The federal government has provided support for Canadian publishing through the Canadian Book Publishing Development Program, now the Book Publishing Industry Development Program (BPIPD, established 1979-80, initially administered by the Department of Communications, now administered by the Department of Canadian Heritage), the CANADA COUNCIL and the SOCIAL SCIENCES AND HUMANITIES RESEARCH COUNCIL (SSHRC).
Meanwhile the educational market for Canadian texts has become more fragmented than in the past, but in general, the various provincial governments continue to require that Canadian texts be available for use in their school systems. Canadian-owned firms continue to live a precarious existence because of the policy of allowing returns of virtually unlimited quantities of unsold books, the weakness and foreign control of BOOK CLUBS, mass paperback and wholesale distribution, and the reluctance of Canadian banks to lend money to publishers.

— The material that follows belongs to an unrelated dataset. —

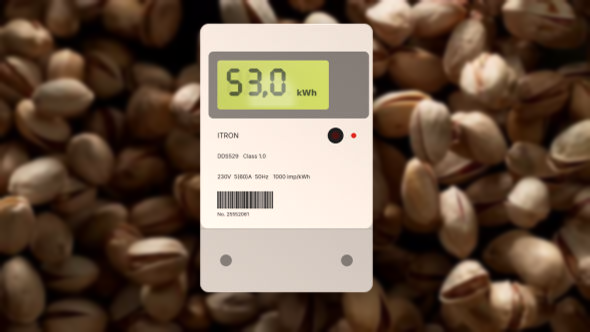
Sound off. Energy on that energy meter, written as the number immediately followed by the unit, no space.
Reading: 53.0kWh
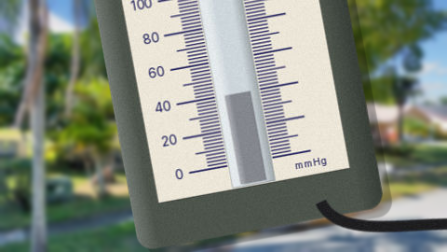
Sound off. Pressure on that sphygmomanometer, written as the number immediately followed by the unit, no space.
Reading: 40mmHg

English-speaking Canadians do not lack for books. With some 75 000 books a year published in the US and Great Britain, there is almost an embarrassment of choice. However, the continuing domination of the industry by foreign-controlled firms that devote only a small portion of their profits to publishing Canadian authors casts grave doubts on the future viability of a critical area of Canadian cultural expression.

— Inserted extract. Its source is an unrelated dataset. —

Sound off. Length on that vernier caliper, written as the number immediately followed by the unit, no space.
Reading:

Canadian Publishing in the Electronic Age
Book publishing in Canada faces difficult economic challenges, including decreased sales and the threat of ever-increasing Internet-based and electronic reading options that have changed public reading habits towards digitized information. Additionally, the existence of Chapters/Indigo - which has secured a large share of the book market in Canada - has made business difficult for small publishing houses. Book publishing in Canada relies on subsidies and trade protections to ensure level playing fields with American and British publishers; therefore, subsidy erosions and decreased interest by government to ensure market protections have the potential to greatly reduce the viability of small, regional publishing houses.
The greatest challenge to Canadian book publishers, however, is the introduction of electronic reading devices. As e-readers continue to take up more of the market, publishers will need to ensure there exists an economically-viable price structure; will require that the published works are compatible with all makes of e-readers; will need to ensure downloads are accessible (and reliable); and will need to have a good understanding of which books should remain in both print and electronic versions and which can be shifted to electronic versions entirely. This change in practice not only affects the Canadian book publishing industry, but book publishing across the globe.